## Exercise description
The lines needed are those below that contain the word "buttons"; copy each one.

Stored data

───

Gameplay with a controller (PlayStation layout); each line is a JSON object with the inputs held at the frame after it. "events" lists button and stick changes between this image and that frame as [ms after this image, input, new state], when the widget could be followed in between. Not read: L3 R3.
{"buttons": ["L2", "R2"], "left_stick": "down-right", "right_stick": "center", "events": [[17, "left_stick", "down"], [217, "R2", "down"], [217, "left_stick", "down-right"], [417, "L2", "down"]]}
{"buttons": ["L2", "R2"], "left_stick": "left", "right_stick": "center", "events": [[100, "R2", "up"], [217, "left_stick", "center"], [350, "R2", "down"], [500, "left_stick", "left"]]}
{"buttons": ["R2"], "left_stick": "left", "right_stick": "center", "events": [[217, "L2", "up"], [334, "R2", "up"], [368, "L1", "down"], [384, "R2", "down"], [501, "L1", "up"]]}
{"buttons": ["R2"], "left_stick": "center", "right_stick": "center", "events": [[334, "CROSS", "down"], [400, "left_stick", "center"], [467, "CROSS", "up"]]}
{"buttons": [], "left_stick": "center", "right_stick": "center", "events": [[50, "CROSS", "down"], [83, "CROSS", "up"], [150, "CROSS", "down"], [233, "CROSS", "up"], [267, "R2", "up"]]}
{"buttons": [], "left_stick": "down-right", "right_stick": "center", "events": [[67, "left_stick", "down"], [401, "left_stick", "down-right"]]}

───

## Response to the task
{"buttons": ["L2", "R2"], "left_stick": "down-right", "right_stick": "center", "events": [[17, "left_stick", "down"], [217, "R2", "down"], [217, "left_stick", "down-right"], [417, "L2", "down"]]}
{"buttons": ["L2", "R2"], "left_stick": "left", "right_stick": "center", "events": [[100, "R2", "up"], [217, "left_stick", "center"], [350, "R2", "down"], [500, "left_stick", "left"]]}
{"buttons": ["R2"], "left_stick": "left", "right_stick": "center", "events": [[217, "L2", "up"], [334, "R2", "up"], [368, "L1", "down"], [384, "R2", "down"], [501, "L1", "up"]]}
{"buttons": ["R2"], "left_stick": "center", "right_stick": "center", "events": [[334, "CROSS", "down"], [400, "left_stick", "center"], [467, "CROSS", "up"]]}
{"buttons": [], "left_stick": "center", "right_stick": "center", "events": [[50, "CROSS", "down"], [83, "CROSS", "up"], [150, "CROSS", "down"], [233, "CROSS", "up"], [267, "R2", "up"]]}
{"buttons": [], "left_stick": "down-right", "right_stick": "center", "events": [[67, "left_stick", "down"], [401, "left_stick", "down-right"]]}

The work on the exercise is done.